• _Your instructions_:
I'd like the entries that follow repeated exactly, with the pictures left out.
──────────────────────────────
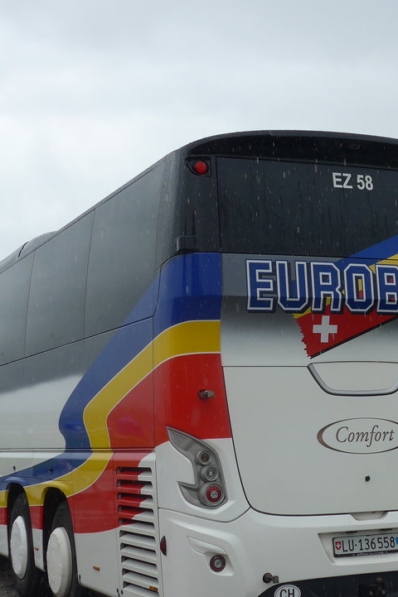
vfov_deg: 28.4
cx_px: 288
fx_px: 1178
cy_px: 332
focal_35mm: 71
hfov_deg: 19.1
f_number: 2.8
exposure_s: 1/800
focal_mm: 8.4
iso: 80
──────────────────────────────
• _Task answer_:
vfov_deg: 28.4
cx_px: 288
fx_px: 1178
cy_px: 332
focal_35mm: 71
hfov_deg: 19.1
f_number: 2.8
exposure_s: 1/800
focal_mm: 8.4
iso: 80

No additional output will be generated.